Sachant que vous êtes vous-même originaire de Pennsylvanie, qu’avez-vous ressenti la première fois que vous avez enfilé cet uniforme siglé des lettres PPD, pour Philadelphia Police Department ?
Oh mon Dieu, je me suis sentie très forte. J’ai aussi ressenti un très grand respect pour ceux qui doivent revêtir cet uniforme. J’allais dire « costume » parce que c’en est un pour moi, mais c’est un uniforme. C’est comme ça qu’ils gagnent leur vie. Ils s’en sortent en mettant leurs corps et leurs esprits en danger chaque jour.
Vous êtes aussi allée sur le terrain pour vous préparer à ce rôle…

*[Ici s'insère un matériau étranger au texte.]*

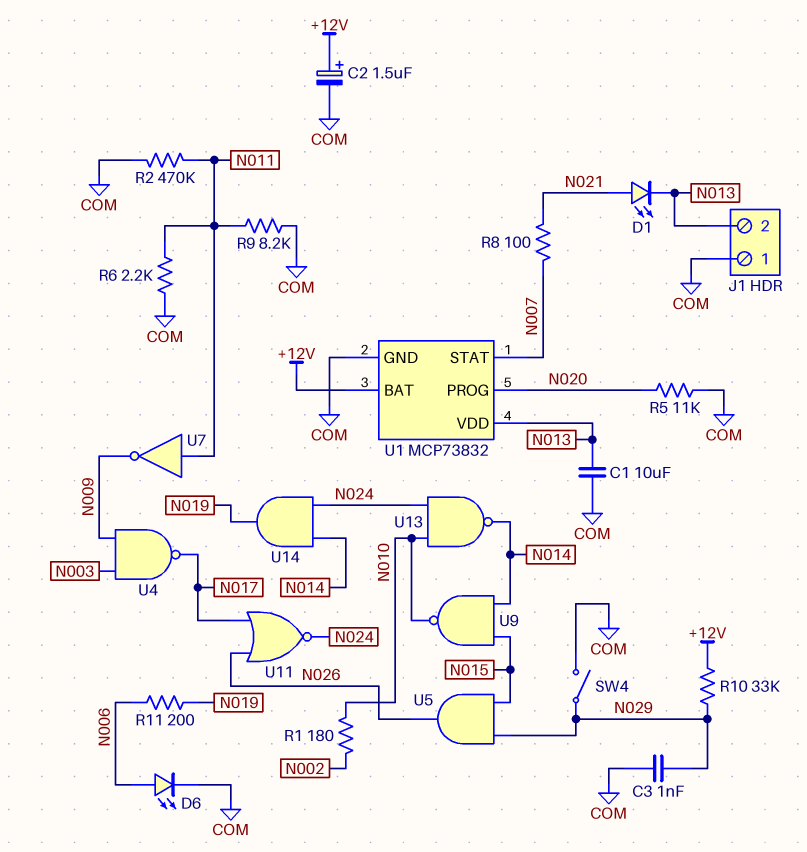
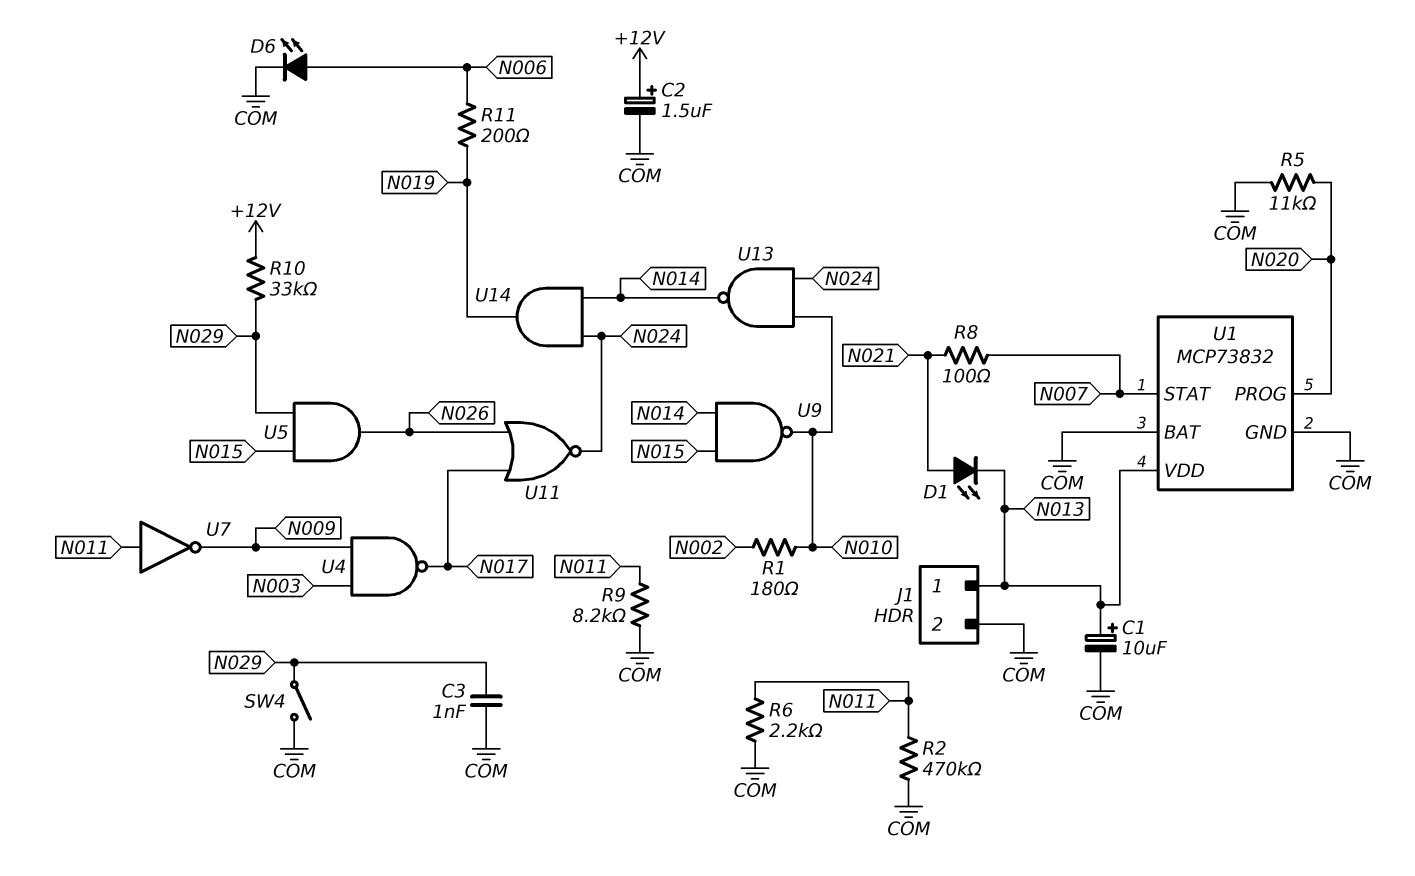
C1: 10uF (COM, N013) -> 10uF (plus N013, minus COM)
J1 pin 1: COM -> N013
J1 pin 2: N013 -> COM
U1 pin BAT: +12V -> COM

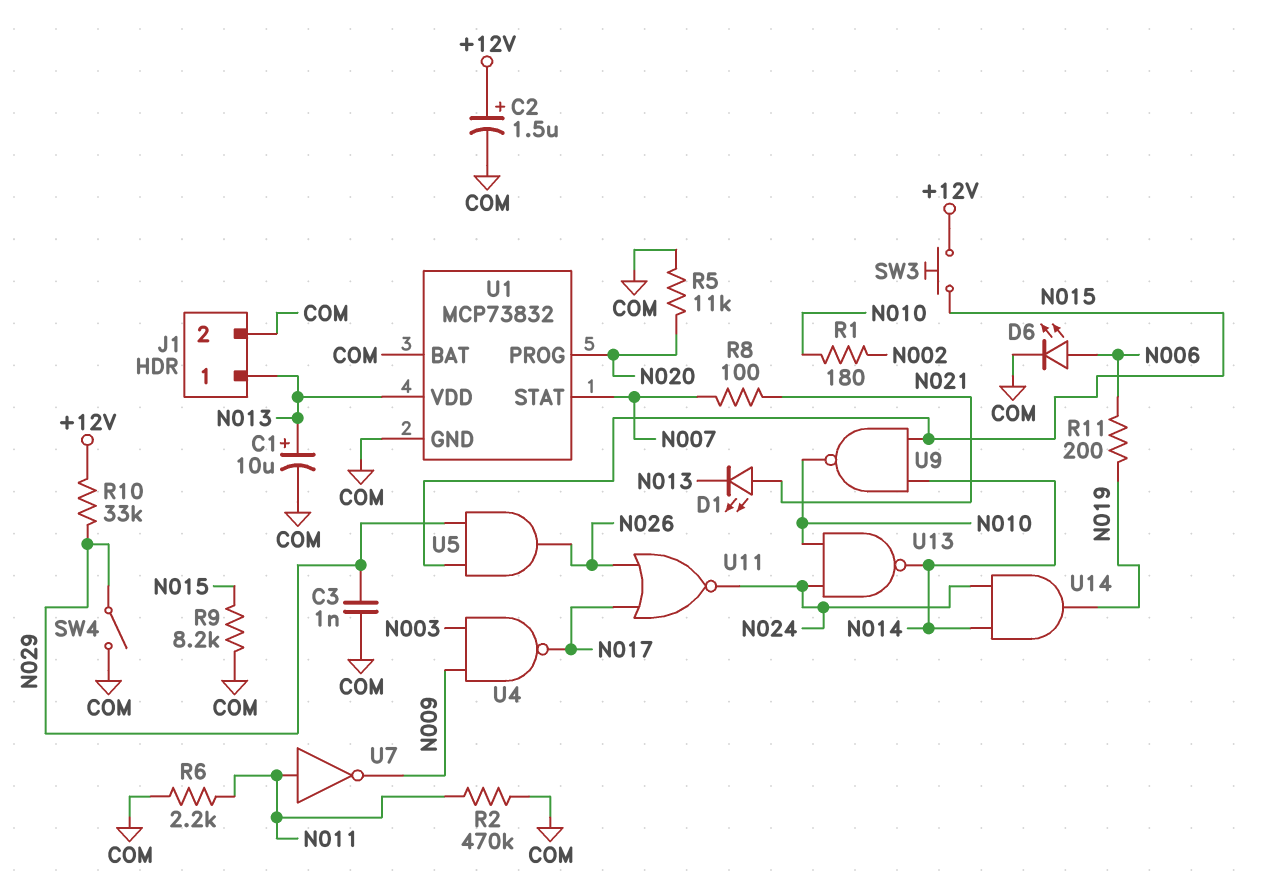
R9: 8.2k (COM, N011) -> 8.2k (COM, N015)
SW3: none -> button (+12V, N015)

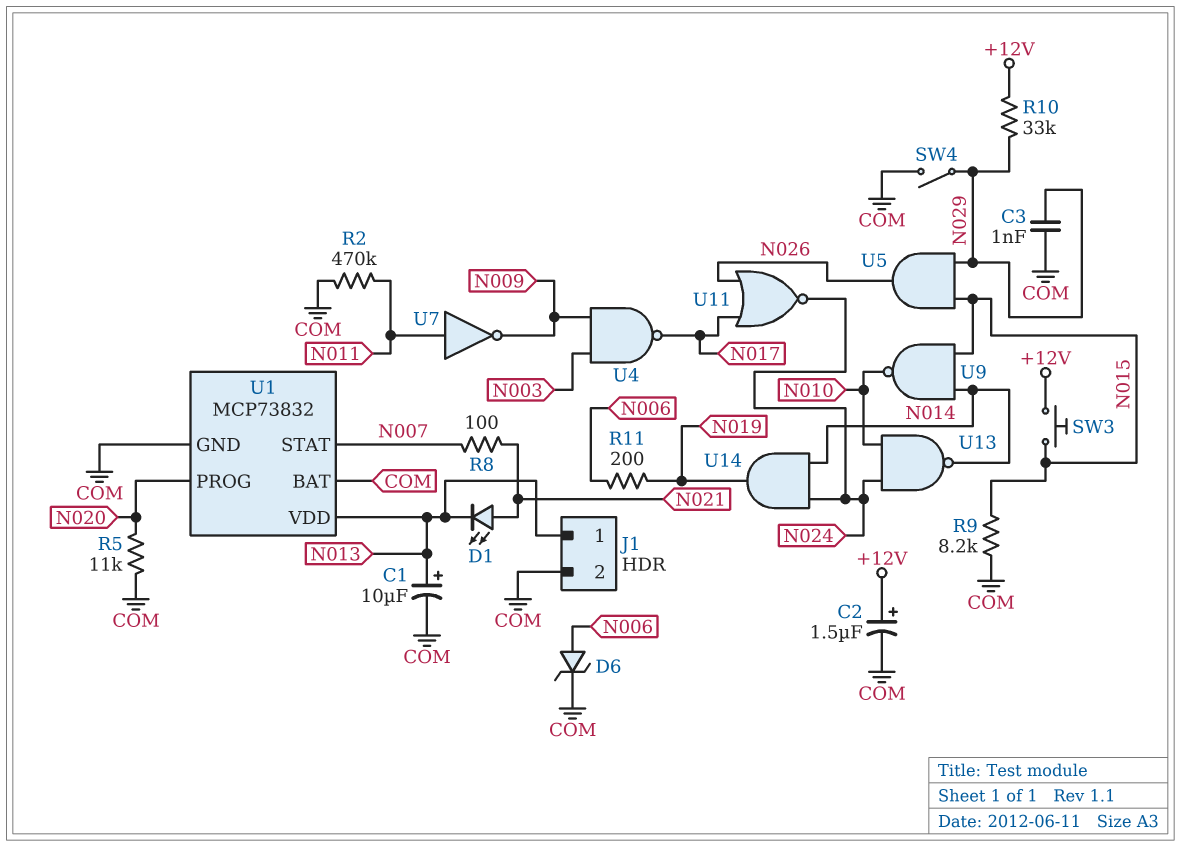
D6: LED (A N006, K COM) -> zener (A N006, K COM)
R1: 180 (N002, N010) -> none
R6: 2.2k (COM, N011) -> none

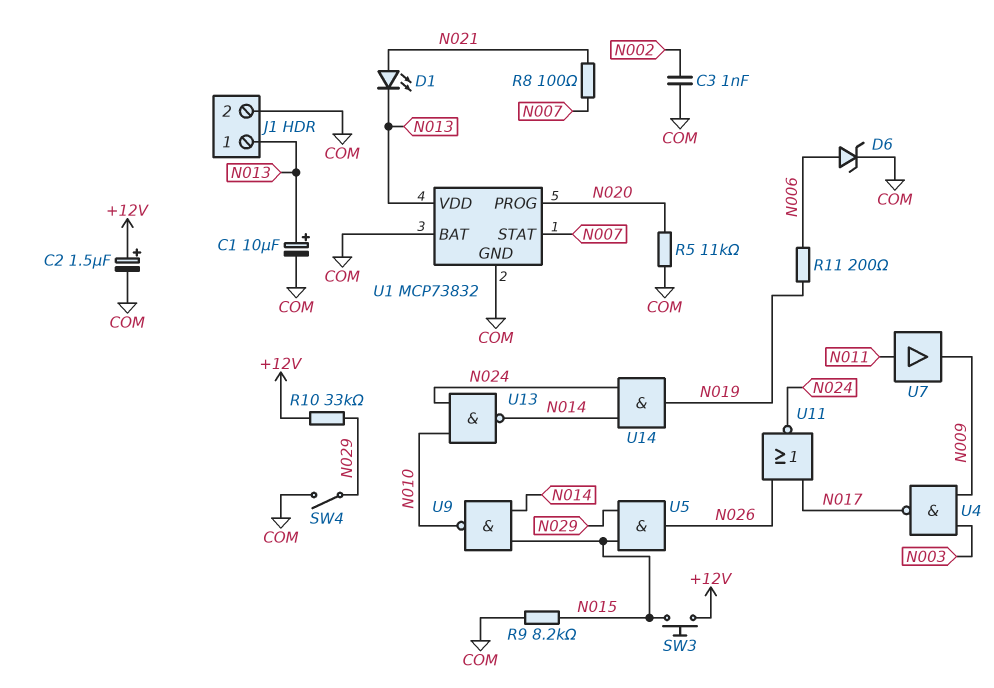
C3: 1nF (COM, N029) -> 1nF (COM, N002)
R2: 470k (COM, N011) -> none
U7: NOT (in N011, out N009) -> buffer (in N011, out N009)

J’ai fait une ronde avec des policiers pendant quelques heures. Même si je m’ennuyais au début, la journée a pris un incroyable tournant à mi-chemin. Nous avons été confrontés à quelque chose de très traumatisant. Heureusement, ils m’ont empêchée de voir la scène dans son intégralité mais j’ai tout de suite compris ce que c’était. J’en ai un peu trop vu au début. Je me suis dit que c’était ce qu’ils voyaient tous les jours. Je voulais incarner un bon policier, l’un des gentils. Nous devons respecter les forces de l’ordre mais un grand nombre de leurs membres ne méritent pas ce respect en raison de la manière dont ils font leur travail, sans dignité ni respect pour les civils. Il y a de la nuance dans toute organisation. Elles ont leurs bons et leurs mauvais éléments. Interpréter un bon policier et enfiler cet uniforme m’a donné de la force. Je me sentais une responsabilité d’incarner ces policières que j’avais rencontrées et qui retrouvent leurs enfants chaque soir.